EARHARDT: Can I just say one thing. My mom had a stroke four and a half years ago, and she doesn’t have a voice anymore; so I don’t know how many days we have left with her. She’s kind of slowing down and she lives in our basement with 24-hour care, and this is something she said to us. She was a schoolteacher for 4- and 5-year-olds for 33 years retired — reluctantly, my aunt talked her into it — because she had diabetes and she said, “I don’t know how long you have,” and mom retired; she travelled with my dad for about 10 years, had the stroke, dialysis, kidney failure, and now her voice is gonna be heard and carried on for generations.
CLAY: That’s so awesome.
EARHARDT: Mom, I love you. I’m sorry I gave you a hard time.
BUCK: That’s amazing. Thank you for the copy. I’m going to give it to my nephew.
EARHARDT: You’re welcome. If you all want to buy a signed book, it’s AinsleyBook, and then if you want to go to my website, you see where we’ll be. We had to cancel the thing tonight at Charleston, I’m so sorry. But we’ll be in Florida on Sunday. It’s AinsleyE. No one knows how to spell Earhardt. AinsleyE.com. So AinsleyBook and AinsleyE.
CLAY: Awesome.
EARHARDT: Thank you so much for having me on. I’m so proud of y’all.
BUCK: Thank you so much.
EARHARDT: I know Rush would be so proud of y’all.
BUCK: We’re trying.
EARHARDT: Love y’all.
BUCK: We’re trying.
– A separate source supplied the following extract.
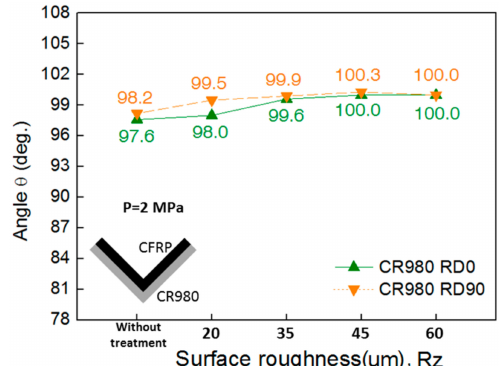
Figure 13. Angle of spring-back of CFRP/CR980 hybrid composites with different levels of surface roughness, conducted by a V-bending test under 2 MPa of the pressure.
Thank you so much.
EARHARDT: You’re doing great.
BUCK: We appreciate it.
EARHARDT: Fox & Friends too. When will y’all come on again?
CLAY: I’ll be on Wednesday, I think.
CLAY: I’ll be on tomorrow morning.
BUCK: He’s better about getting up in the mornings. I’m really bad about… Yeah, I gotta work on that one.
EARHARDT: You’ll be there in about 10 years, five years, when you start having the babies.
CLAY: You’ll get up early.
BUCK: I’m used to getting my single man sleep. It’s gonna be very different with the wife and the kids now, but not yet. It’s coming in the future.
EARHARDT: Congratulations on your engagement.
BUCK: Thank you.
EARHARDT: You’re gonna love being married and having babies.
BUCK: I’m very excited about it. Very excited. All right. We’re gonna come back here in just a second close out, everybody. Thanks for being with us.